The Armed Forces of the Republic of Belarus have recently demonstrated a new quadcopter drone that can carry a tank-killing rocket launcher.
Quadcopter drone with RPG-26 Aglen center-mounted lifting off at Losvido training ground. (Source: Of Belarusian Military – YouTube)
Last month, at the Losvido training ground, the military conducted a field training exercises with this new drone under the leadership of the Deputy Chief of the General Staff of the Armed Forces – Chief of the Main Operations Directorate Major-General Pavel Muraveiko, said the Defense-Blog.
During the event, the new quadcopter performed a demonstration with an RPG-26 Aglen, a disposable anti-tank rocket launcher developed by the Soviet Union, mounted on a cheap off the shelf, consumer drone. The features of the new quadcopter and the name of the manufacturer were not disclosed at the event.
Video: Belarus Army Launches RPG From New Tank-Killing Quadcopter
The rocket carries a 72.5-millimeter (2.85 inches) diameter anti-tank warhead capable of penetrating 440 millimeters (17.32 inches) of armor, one meter (3.28 feet) of concrete or 1.5 meters (4.92 feet) of brick. Mounted on a drone, the RPG-26 Aglen could have a maximum effective range of more than 250 meters (0.15 miles).
The RPG-26 is a lightweight anti-tank rocket launcher. (Source: WeaponSystems.net)
While the Pentagon just deployed an additional 87 Abrams tanks, roughly 140 Bradley Fighting Vehicles, 18 Paladin howitzers and 395 other tracked vehicles to three Baltic states as well as Poland, Romania, Bulgaria, and Hungary, the RPG-26 Aglen is mostly ineffective against Abrams tanks, but, however, could be very dangerous against lightly armoured vehicles.
A U.S. Army soldier guides an M1 Abrams tank from 1st Armored Brigade Combat Team, 1st Cavalry Division off the ramp of the ARC vessel Endurance at the Port of Antwerp, Belgium.
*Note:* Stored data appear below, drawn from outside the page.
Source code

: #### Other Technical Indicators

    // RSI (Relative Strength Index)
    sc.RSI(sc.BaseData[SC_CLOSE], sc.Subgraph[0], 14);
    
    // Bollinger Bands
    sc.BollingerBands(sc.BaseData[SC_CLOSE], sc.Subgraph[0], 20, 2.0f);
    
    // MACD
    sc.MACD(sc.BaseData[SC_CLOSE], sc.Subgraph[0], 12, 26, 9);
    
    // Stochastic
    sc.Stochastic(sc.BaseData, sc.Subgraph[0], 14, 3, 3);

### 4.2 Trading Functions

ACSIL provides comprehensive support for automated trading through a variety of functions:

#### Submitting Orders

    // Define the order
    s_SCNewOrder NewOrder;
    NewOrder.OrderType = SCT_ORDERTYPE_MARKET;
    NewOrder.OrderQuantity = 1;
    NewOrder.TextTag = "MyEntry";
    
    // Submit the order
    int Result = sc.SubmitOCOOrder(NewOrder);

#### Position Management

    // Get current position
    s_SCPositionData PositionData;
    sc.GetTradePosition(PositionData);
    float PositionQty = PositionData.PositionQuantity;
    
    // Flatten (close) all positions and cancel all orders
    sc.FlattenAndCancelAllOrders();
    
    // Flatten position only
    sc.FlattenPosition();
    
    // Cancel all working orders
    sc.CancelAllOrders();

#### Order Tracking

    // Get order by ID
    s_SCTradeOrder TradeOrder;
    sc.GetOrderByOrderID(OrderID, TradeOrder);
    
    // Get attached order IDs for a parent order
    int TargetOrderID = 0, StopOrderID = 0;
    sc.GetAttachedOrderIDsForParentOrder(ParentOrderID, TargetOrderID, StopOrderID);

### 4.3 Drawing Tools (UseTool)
The unit arrived as part of Operation Atlantic Resolve in May and is headed to the Baltic states. (Sgt. 1st Class Jacob A. McDonald/U.S. Army)
The Belarusian tank-killing quadcopter could become a nuisance for North Atlantic Treaty Organization (NATO) members, who have been building up their militaries near Russia’s borders.
Recently, Russian Airborne Troops and Belarusian special forces conducted a joint tactical exercise at the Brestsky training ground, miles from the Belarusian-Polish border, in response to the NATO buildup in Poland.
NATO members should fear the RPG-30 “Kryuk,” a Russian hand-held anti-tank grenade launcher designed to address the challenge of reactive armor and active protection systems (APS) on Western tanks, which was unveiled in 2008 as an “Abrams killer” rocket.
Russian RPG-30 rocket launcher versus an American Abrams tank.
That said, if the Belarusian drone-makers figure out how to mount an RPG-30 system on the quadcopter, then some alarm bells will be ringing in Washington.